We look at the top key skills required for a data scientist updated for 2019. We do so by gathering 2000 job posts and using text mining to retrieve information. We also use algorithms to find out how each skill is related to another. Finally, we look at implications of identifying the in-demand skills that will effect the workforce and economy.
We use our gathered data as a corpus that is cleaned and processed. We convert the corpus to lower case only. We then remove punctuation, stop words and white space. After cleansing, we create a term-document matrix which stores the frequency of terms found in the corpus. With this matrix, we can visualize our data to better understand the key skills most commonly found in the job postings. The tm package is used for text mining.
We generate a word cloud with the top 100 skills ranked by the size of the text. As can be seen, machine learning skills are overwhelming.
We generate a plot containing the top 100 skills required for a data scientist as found from the job postings.

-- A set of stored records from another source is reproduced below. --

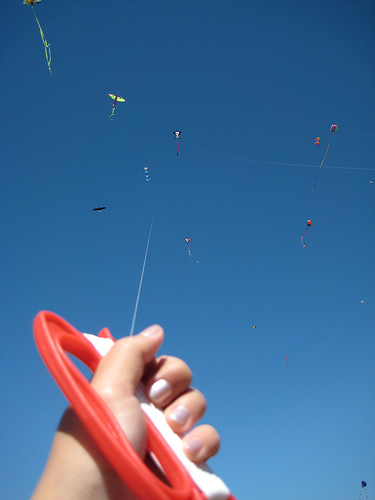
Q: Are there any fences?
A: No, there are no fences.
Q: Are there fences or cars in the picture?
A: No, there are no fences or cars.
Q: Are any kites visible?
A: Yes, there is a kite.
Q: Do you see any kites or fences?
A: Yes, there is a kite.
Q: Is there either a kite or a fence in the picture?
A: Yes, there is a kite.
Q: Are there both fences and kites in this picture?
A: No, there is a kite but no fences.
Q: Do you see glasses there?
A: No, there are no glasses.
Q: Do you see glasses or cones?
A: No, there are no glasses or cones.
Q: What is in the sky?
A: The kite is in the sky.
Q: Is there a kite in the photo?
A: Yes, there is a kite.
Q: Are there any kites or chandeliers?
A: Yes, there is a kite.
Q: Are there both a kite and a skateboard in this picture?
A: No, there is a kite but no skateboards.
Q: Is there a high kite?
A: Yes, there is a high kite.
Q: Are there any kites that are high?
A: Yes, there is a kite that is high.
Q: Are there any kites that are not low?
A: Yes, there is a high kite.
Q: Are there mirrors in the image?
A: No, there are no mirrors.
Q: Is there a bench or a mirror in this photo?
A: No, there are no mirrors or benches.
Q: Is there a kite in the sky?
A: Yes, there is a kite in the sky.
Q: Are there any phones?
A: No, there are no phones.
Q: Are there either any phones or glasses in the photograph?
A: No, there are no phones or glasses.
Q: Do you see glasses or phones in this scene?
A: No, there are no phones or glasses.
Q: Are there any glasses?
A: No, there are no glasses.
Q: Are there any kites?
A: Yes, there is a kite.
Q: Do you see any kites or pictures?
A: Yes, there is a kite.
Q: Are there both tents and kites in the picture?
A: No, there is a kite but no tents.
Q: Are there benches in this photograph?
A: No, there are no benches.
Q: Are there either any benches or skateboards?
A: No, there are no benches or skateboards.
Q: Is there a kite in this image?
A: Yes, there is a kite.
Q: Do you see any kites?
A: Yes, there is a kite.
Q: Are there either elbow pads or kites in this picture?
A: Yes, there is a kite.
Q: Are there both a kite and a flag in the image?
A: No, there is a kite but no flags.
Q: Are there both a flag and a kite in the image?
A: No, there is a kite but no flags.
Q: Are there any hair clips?
A: No, there are no hair clips.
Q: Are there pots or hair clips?
A: No, there are no hair clips or pots.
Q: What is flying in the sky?
A: The kite is flying in the sky.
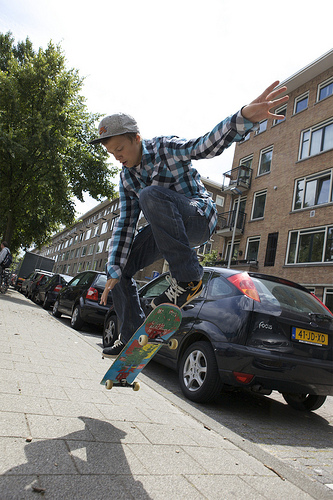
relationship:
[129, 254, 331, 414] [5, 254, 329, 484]
car on street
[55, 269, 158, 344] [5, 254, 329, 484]
car on street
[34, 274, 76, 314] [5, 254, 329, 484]
car on street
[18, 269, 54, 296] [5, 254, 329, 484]
car on street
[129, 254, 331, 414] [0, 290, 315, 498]
car along sidewalk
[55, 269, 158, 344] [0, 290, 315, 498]
car along sidewalk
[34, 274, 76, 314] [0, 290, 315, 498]
car along sidewalk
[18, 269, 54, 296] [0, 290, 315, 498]
car along sidewalk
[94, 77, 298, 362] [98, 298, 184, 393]
boy on skateboard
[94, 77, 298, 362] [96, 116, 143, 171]
boy has head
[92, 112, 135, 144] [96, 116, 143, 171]
hat on head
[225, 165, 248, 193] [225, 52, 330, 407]
balcony on building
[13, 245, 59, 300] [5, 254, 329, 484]
truck on street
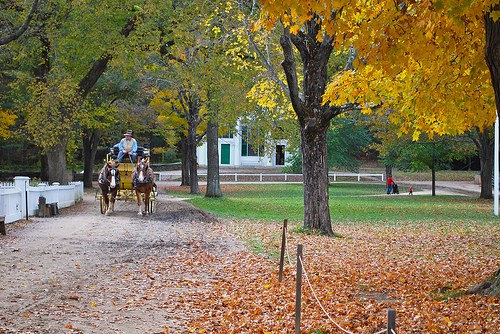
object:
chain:
[295, 254, 390, 333]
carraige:
[94, 143, 159, 219]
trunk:
[298, 128, 332, 238]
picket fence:
[0, 175, 85, 226]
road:
[0, 183, 257, 333]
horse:
[97, 161, 121, 216]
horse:
[129, 155, 154, 217]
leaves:
[287, 23, 302, 36]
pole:
[292, 241, 303, 334]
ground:
[0, 165, 499, 332]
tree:
[201, 1, 500, 237]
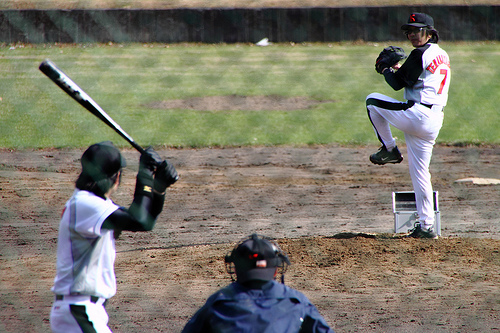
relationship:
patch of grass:
[86, 74, 146, 110] [0, 40, 499, 142]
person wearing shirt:
[204, 227, 323, 330] [176, 279, 329, 330]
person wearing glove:
[42, 135, 177, 331] [134, 146, 181, 186]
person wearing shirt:
[42, 135, 177, 331] [50, 184, 137, 297]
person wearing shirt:
[364, 11, 450, 240] [416, 44, 482, 103]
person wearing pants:
[364, 11, 451, 237] [365, 91, 443, 233]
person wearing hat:
[42, 135, 177, 331] [400, 7, 447, 36]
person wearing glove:
[364, 11, 450, 240] [364, 40, 412, 82]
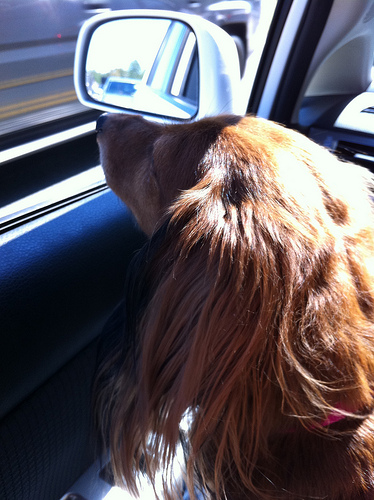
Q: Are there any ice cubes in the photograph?
A: No, there are no ice cubes.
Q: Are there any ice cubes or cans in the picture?
A: No, there are no ice cubes or cans.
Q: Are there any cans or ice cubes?
A: No, there are no ice cubes or cans.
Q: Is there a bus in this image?
A: No, there are no buses.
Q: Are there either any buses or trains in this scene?
A: No, there are no buses or trains.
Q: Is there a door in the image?
A: Yes, there is a door.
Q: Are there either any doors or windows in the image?
A: Yes, there is a door.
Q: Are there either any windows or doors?
A: Yes, there is a door.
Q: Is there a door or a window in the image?
A: Yes, there is a door.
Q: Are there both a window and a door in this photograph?
A: Yes, there are both a door and a window.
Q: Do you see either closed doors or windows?
A: Yes, there is a closed door.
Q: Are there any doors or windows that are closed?
A: Yes, the door is closed.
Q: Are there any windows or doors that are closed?
A: Yes, the door is closed.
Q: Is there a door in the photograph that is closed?
A: Yes, there is a closed door.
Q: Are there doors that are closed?
A: Yes, there is a door that is closed.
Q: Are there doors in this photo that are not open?
A: Yes, there is an closed door.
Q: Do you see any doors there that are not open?
A: Yes, there is an closed door.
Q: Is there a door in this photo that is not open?
A: Yes, there is an closed door.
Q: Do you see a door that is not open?
A: Yes, there is an closed door.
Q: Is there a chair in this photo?
A: No, there are no chairs.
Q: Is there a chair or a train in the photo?
A: No, there are no chairs or trains.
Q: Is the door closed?
A: Yes, the door is closed.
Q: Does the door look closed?
A: Yes, the door is closed.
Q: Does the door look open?
A: No, the door is closed.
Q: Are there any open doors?
A: No, there is a door but it is closed.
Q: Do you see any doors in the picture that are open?
A: No, there is a door but it is closed.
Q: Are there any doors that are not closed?
A: No, there is a door but it is closed.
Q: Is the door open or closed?
A: The door is closed.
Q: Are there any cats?
A: No, there are no cats.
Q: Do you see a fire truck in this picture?
A: No, there are no fire trucks.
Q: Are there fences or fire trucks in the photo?
A: No, there are no fire trucks or fences.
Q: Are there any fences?
A: No, there are no fences.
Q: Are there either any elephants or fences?
A: No, there are no fences or elephants.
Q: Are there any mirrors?
A: Yes, there is a mirror.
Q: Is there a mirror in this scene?
A: Yes, there is a mirror.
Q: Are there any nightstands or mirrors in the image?
A: Yes, there is a mirror.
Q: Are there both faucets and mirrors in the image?
A: No, there is a mirror but no faucets.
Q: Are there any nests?
A: No, there are no nests.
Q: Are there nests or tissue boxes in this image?
A: No, there are no nests or tissue boxes.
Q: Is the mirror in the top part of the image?
A: Yes, the mirror is in the top of the image.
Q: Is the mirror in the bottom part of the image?
A: No, the mirror is in the top of the image.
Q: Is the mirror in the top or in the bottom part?
A: The mirror is in the top of the image.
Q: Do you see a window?
A: Yes, there is a window.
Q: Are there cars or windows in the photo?
A: Yes, there is a window.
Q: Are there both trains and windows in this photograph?
A: No, there is a window but no trains.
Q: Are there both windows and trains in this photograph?
A: No, there is a window but no trains.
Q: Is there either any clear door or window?
A: Yes, there is a clear window.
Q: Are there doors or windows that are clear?
A: Yes, the window is clear.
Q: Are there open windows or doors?
A: Yes, there is an open window.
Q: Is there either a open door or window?
A: Yes, there is an open window.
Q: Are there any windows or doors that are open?
A: Yes, the window is open.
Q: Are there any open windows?
A: Yes, there is an open window.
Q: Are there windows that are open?
A: Yes, there is a window that is open.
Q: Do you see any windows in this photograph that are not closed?
A: Yes, there is a open window.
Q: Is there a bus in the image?
A: No, there are no buses.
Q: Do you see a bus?
A: No, there are no buses.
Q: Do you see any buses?
A: No, there are no buses.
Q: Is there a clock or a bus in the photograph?
A: No, there are no buses or clocks.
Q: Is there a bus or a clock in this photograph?
A: No, there are no buses or clocks.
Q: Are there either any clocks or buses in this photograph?
A: No, there are no buses or clocks.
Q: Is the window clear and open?
A: Yes, the window is clear and open.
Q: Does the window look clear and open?
A: Yes, the window is clear and open.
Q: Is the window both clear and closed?
A: No, the window is clear but open.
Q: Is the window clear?
A: Yes, the window is clear.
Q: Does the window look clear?
A: Yes, the window is clear.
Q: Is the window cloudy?
A: No, the window is clear.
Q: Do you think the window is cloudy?
A: No, the window is clear.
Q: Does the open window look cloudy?
A: No, the window is clear.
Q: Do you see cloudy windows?
A: No, there is a window but it is clear.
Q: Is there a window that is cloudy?
A: No, there is a window but it is clear.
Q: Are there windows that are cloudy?
A: No, there is a window but it is clear.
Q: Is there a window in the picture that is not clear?
A: No, there is a window but it is clear.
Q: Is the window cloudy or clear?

We also create a correlation plot that shows how each individual skill is connected to another. Only phrases that appear at least 150 times are shown.
We can also use algorithms to find the key skills for a data scientist. One such algorithm is K-means clustering which is a type of unsupervised learning. The idea behind this is to create groups (clusters) of similar data. The algorithm itself determines which data is similar and identifies them in a group. The number of groups is arbitrary and different techniques can be used to find the optimum number.
Hierarchical clustering is another algorithm that can be implemented. It works similar to K-means except the number of groups is not defined and a linkage method must be selected. In our example, we use Ward’s method which is the closest to K-means clustering. Below we have created a tree-like structure called a dendrogram. As can be seen, the grouping of the most frequent terms allows us to extract key skills based on the groups. Various parameters can be changed to alter the dendrogram.
Determining in-demand skills across various occupations has multiple benefits for the workforce and economy. For job seekers, it allows them to update their skills or transition into a new field to find employment. For students, it allows them to focus on courses and programs that will get them gainful employment in the future.
Identifying in-demand skills also spurs research and development. For example, knowing data science skills are in demand creates growth in artificial intelligence research as there is a growing workforce and industry/academic research. This in turn benefits the economy with new businesses, employment and products.
Knowing the in-demand skills allows employers and educators to work together. Employers can tell educators of the skills they need and educators can employ modules to teach such skills. The end result would be employment of the students. However, for this to work, employers must do more to communicate the skills. Educators in turn must be willing to teach those skills rather than just focus as being traditional educators but instead agents of employment. A close collaboration is needed in the future if we intend to strengthen our economy and workforce.